Thursday, March 31, 2022

Be a sequentialist first; beware the accumulations!

I'm a sequentialist.
When planning a project, I think first about how to sequence the scope: do this first, then that. Or, do these things in parallel, followed by this or that.

MS Project, and similar tools, are the sequentialists go-to tool for planning sequences and establishing the sequential order of the project.

Not so fast!

What about cumulative, non-sequential, scope and effects?
For these, we need a cumulalist to help with the plan.

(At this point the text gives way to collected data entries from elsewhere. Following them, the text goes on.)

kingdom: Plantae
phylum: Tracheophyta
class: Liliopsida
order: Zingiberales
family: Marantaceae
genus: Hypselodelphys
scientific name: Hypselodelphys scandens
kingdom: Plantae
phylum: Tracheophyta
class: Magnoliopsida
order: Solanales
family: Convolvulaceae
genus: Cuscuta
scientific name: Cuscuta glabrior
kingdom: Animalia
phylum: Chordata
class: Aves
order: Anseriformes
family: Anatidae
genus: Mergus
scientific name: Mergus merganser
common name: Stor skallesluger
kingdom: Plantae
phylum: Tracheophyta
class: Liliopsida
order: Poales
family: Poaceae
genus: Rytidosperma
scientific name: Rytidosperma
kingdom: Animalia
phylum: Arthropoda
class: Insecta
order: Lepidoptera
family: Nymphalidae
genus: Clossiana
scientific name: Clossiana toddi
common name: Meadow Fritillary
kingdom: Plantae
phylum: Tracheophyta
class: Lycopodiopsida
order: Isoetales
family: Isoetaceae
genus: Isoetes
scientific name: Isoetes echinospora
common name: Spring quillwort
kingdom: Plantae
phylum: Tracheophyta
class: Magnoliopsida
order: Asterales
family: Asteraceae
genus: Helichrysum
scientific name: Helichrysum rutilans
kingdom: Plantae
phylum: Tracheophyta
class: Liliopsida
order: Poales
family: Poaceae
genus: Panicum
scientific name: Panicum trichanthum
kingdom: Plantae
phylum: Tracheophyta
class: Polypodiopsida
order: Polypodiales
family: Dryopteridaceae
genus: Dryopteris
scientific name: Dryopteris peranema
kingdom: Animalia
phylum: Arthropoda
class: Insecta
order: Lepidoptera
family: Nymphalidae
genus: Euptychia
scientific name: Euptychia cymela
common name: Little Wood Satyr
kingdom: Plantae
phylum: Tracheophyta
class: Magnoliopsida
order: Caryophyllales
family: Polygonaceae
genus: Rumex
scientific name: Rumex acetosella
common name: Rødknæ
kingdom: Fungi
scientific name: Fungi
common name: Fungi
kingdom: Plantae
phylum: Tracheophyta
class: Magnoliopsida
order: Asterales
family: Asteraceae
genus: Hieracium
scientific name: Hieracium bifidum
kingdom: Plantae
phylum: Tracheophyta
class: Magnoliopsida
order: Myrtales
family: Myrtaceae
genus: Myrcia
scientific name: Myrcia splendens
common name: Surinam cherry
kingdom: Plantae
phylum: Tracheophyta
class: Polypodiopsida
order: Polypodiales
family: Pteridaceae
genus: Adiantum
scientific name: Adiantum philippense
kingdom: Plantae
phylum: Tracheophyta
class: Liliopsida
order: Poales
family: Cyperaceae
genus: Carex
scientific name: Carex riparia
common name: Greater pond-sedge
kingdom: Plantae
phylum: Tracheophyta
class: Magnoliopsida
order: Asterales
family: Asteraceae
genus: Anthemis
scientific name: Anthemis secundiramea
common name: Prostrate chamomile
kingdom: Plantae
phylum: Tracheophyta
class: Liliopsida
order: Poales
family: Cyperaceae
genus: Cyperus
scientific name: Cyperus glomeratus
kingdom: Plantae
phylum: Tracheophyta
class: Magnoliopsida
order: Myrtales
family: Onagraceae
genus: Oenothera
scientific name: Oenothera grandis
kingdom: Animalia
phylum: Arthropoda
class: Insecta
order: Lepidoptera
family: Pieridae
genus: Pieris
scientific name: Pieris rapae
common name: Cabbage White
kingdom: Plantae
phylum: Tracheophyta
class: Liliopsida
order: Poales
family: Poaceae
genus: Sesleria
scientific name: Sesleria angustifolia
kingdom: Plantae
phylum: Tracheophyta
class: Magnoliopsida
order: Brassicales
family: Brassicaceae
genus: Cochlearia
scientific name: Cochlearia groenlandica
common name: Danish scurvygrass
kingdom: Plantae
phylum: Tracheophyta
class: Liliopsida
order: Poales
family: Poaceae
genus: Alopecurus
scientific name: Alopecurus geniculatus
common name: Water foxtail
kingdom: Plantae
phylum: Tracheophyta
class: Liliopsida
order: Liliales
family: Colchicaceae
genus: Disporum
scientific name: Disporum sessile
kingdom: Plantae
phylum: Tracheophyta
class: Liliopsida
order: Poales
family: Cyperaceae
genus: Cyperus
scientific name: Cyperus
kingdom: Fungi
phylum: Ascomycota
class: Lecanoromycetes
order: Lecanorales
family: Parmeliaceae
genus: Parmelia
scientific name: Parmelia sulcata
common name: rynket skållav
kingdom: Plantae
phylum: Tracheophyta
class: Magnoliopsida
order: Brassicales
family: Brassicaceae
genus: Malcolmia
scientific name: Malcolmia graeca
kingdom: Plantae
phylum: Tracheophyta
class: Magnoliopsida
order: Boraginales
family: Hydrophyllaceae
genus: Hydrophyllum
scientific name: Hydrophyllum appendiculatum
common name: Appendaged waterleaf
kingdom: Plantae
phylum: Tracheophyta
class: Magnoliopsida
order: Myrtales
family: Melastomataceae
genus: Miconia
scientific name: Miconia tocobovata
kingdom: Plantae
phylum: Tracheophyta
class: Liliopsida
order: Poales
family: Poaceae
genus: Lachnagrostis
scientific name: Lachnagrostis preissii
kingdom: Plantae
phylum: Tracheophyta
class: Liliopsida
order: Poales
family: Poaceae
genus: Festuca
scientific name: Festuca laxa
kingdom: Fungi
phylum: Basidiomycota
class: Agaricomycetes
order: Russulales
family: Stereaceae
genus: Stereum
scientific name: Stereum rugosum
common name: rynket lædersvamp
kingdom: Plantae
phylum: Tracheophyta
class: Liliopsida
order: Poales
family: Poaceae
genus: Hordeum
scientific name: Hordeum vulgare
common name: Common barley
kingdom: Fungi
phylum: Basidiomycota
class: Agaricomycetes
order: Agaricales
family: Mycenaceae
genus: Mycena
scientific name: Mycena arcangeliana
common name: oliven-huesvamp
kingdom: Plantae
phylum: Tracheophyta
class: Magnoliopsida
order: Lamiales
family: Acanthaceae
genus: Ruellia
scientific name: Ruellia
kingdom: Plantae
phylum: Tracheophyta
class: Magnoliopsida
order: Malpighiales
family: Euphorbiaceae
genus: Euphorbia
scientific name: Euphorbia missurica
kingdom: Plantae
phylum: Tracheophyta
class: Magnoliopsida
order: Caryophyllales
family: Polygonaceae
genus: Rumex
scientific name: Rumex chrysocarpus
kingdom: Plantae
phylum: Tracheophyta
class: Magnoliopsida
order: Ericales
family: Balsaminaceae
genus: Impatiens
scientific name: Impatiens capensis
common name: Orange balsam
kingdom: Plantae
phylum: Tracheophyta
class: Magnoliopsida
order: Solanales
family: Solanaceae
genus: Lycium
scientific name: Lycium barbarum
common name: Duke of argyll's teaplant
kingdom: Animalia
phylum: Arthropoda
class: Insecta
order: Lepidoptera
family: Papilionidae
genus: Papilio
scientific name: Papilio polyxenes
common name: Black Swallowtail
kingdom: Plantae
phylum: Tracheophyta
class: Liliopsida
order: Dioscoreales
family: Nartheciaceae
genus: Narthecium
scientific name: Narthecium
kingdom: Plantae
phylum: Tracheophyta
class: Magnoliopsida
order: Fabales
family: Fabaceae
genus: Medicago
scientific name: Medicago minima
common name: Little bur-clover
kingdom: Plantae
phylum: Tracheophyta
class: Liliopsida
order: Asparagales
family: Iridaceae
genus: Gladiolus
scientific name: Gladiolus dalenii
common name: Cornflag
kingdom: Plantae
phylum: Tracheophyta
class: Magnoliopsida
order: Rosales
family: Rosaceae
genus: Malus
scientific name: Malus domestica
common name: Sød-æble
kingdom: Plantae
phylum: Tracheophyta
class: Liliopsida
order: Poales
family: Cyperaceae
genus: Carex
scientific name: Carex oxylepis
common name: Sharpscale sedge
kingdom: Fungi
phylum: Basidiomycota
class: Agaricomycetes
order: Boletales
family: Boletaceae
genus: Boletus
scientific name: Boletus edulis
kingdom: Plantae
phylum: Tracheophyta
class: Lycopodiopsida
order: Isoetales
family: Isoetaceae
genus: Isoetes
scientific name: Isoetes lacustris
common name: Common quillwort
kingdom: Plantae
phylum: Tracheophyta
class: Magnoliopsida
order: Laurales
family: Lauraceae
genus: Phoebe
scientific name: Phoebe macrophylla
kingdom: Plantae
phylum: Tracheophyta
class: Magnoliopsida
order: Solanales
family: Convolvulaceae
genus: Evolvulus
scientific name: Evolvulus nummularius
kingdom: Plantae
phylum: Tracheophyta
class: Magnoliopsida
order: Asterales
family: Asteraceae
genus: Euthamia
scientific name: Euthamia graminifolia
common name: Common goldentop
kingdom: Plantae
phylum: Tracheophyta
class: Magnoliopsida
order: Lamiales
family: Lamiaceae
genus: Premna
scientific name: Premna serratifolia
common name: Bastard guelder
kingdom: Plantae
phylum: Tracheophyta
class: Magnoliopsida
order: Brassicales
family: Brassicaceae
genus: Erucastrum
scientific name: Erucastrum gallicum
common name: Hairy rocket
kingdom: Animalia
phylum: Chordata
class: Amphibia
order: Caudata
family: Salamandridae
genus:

Accumulations of the cumulative
The obvious non-sequential scope is all the sundry overhead that descends on the project: HR stuff, regulatory requirements, environment maintenance, training, re-provisioning and refit, and on it goes.
But, stuff like that is all foreseeable, and to an extent, such requirements can be accounted for in the project plan.
Beware! Other things accumulate. Insidious accumulations aggregate to a cumulative effect on through-put, and thus cost and schedule, and perhaps even quality:
  • General fatigue from the stress of solving problems and meeting deadlines
  • Frustrations that mount up from dealing with the bureaucracy, other teams, outside consultants and contractors
  • The weather (unless you live in paradise, like I do, in Florida)
  • The pandemic 
  • Network issues and connectivity constraints
  • Security constraints and threats

Who's watching?

There are many sequentialists on every project, and in every sponsor organization, keeping watch on the march toward the final milestone. 

Fewer may be cumulalists keeping watch on the build-up of factors and effects that may have impacts on the progress of the sequence.

Beware the accumulation of cumulative effects!